Alors quoi, si l’on suit, à la lettre, la logique macronienne, qui, du reste, n’est toujours pas claire ? La France, dans ce malheureux mais réaliste cas, va-t-elle véritablement entrer en guerre contre la Russie ? Au risque, face à ces deux puissances nucléaires, de faire exploser dès lors, sinon la terre entière, du moins notre bonne vieille Europe, avec, dans ce carnage qui s’avérera ainsi d’une ampleur inédite, des centaines de millions de morts ?
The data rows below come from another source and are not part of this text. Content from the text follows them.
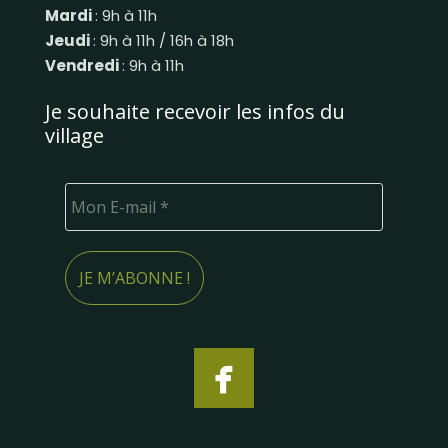
Mardi
: 9h à 11h
Jeudi
: 9h à 11h / 16h à 18h
Vendredi
: 9h à 11h
Je souhaite recevoir les infos du
village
Les mots « négociation » et « diplomatie » ont disparu
Mais il y avait pire encore, si cela est possible, dans cette mauvais charpente argumentative d’Emmanuel Macaron lors de ce pitoyable entretien télévisé de ce 14 mars : jamais les mots de « négociation » ni même de « diplomatie » n’y ont été ouvertement prononcés, sinon par rapport à de vagues, vains, anciens et dérisoires pourparlers, hélas, d’il y a plusieurs mois déjà ! Au contraire : ceux qui optent aujourd’hui pour la paix, pourtant seule solution rationnelle dans cet horrible conflit, y ont été traités, par ce même Macron, de « défaitistes », sinon implicitement, telle l’outrageuse conséquence d’un très malhonnête, injuste et fallacieux procès d’intention, de « complices », à l’instar du funeste esprit munichois d’autrefois, de la dictature poutinienne (ce qu’elle est, nul ne peut objectivement en douter, en effet, pour le malheur et triste sort des Russes eux-mêmes) ! Diantre ! Emmanuel Macron, soudain pris lui aussi d’un inapproprié prurit manichéen, aurait-il soudain perdu là, parce que la situation l’arrange en cette pénible circonstance, son légendaire sens de l’ « en même temps », comme si l’on ne pouvait à la fois soutenir l’Ukraine, dans son très légitime droit à la défense de sa souveraineté nationale tout autant qu’à la préservation de ses frontières internationales, et œuvrer, parallèlement, en faveur de la paix avec la Russie ?
Préférer une paix raisonnée à une guerre insensée ?
Privilégier une paix raisonnée, nuance oblige, plutôt qu’une guerre insensée, où tous seraient dramatiquement perdants, c’est ce que les authentiques humanistes, pour qui l’intelligence du cœur vaut également principe de raison, réclament très sincèrement, et sans pour autant verser dans je ne sais quelle indigne capitulation. Car, de fait, il y a bien un agressé, l’Ukraine, et un agresseur, la Russie.